Hay cubanos de río y cubanos de mar. Como los peces. Pero todos —o casi, porque los hay de fuego y parecen destinados a incinerar cuanto les rodea— somos de agua. Cubanos del agua: la circunstancia no precisamente maldita que me hizo, en cuanto llegué a Frenchtown, no parar de rogarle a mi amiga Anna que me llevara al río. El río es la razón de ser de Frenchtown, un pueblito de menos de 1500 habitantes sobre la orilla del Delaware que da a New Jersey. Aquellas mismas aguas bañan Filadelfia, donde vivo. Pero es diferente. En Filadelfia el río carga demasiada historia; en Frenchtown seguramente también, pero no se nota tanto.
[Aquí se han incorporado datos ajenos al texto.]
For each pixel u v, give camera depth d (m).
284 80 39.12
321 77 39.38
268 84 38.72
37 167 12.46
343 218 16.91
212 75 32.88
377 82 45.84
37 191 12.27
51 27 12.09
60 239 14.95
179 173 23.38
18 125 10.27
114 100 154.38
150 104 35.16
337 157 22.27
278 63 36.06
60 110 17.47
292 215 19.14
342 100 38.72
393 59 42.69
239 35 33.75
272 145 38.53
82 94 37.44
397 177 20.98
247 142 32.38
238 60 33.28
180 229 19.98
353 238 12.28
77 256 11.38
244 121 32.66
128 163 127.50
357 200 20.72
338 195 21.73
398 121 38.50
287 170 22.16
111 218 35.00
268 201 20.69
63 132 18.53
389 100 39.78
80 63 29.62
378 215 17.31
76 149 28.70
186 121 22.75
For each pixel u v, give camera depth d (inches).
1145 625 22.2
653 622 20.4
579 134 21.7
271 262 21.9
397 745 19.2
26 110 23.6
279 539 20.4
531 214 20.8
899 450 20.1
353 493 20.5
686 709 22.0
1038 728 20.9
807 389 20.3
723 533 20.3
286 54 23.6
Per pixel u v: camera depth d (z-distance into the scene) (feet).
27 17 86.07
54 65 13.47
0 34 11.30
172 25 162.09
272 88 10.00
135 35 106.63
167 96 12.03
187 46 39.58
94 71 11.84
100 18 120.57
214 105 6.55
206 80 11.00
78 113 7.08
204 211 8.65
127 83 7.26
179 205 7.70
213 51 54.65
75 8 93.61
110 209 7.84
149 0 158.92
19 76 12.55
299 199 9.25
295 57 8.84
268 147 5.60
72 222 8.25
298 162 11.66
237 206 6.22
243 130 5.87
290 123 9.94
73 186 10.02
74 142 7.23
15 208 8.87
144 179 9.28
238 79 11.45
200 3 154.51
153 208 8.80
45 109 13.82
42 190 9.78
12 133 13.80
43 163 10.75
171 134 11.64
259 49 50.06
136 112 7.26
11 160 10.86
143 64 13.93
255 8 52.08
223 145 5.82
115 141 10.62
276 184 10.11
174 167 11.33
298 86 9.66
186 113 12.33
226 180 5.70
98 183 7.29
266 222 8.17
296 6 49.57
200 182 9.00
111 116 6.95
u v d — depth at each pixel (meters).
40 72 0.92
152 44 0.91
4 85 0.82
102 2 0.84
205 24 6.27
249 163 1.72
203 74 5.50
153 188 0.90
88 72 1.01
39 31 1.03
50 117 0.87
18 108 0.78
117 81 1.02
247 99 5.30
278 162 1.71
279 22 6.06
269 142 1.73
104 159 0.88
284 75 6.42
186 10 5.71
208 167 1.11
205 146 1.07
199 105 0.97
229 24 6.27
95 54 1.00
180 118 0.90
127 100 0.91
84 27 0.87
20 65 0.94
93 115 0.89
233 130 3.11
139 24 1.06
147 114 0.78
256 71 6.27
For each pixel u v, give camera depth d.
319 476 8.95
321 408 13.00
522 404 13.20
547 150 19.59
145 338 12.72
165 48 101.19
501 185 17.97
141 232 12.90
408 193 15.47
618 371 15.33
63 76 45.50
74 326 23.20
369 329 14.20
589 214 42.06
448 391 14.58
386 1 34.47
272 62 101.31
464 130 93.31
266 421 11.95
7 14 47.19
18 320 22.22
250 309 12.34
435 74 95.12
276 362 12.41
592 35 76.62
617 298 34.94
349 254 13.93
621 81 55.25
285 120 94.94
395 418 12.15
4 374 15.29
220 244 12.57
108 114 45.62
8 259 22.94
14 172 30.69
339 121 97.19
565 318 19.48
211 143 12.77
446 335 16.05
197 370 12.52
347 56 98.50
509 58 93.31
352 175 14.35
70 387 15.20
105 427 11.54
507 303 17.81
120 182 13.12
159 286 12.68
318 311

El agua, mi imán, dondequiera que esté. Mar o río. Solo importa que sea agua en movimiento. Y en Frenchtown es imposible dar dos pasos sin tropezar con el Delaware, o esperarlo, evocarlo. Por eso Alexandre Arrechea partió del agua para concebir Landscape and Hierarchies (Paisaje y Jerarquías), la exposición que hasta el 22 de enero puede visitarse en el centro de arte contemporáneo ArtYard, en Frenchtown. Por eso es también el agua la que nos hizo coincidir por puro azar ante “River and Ripples” (Río y ondas), colosal pieza que reina sobre la exposición.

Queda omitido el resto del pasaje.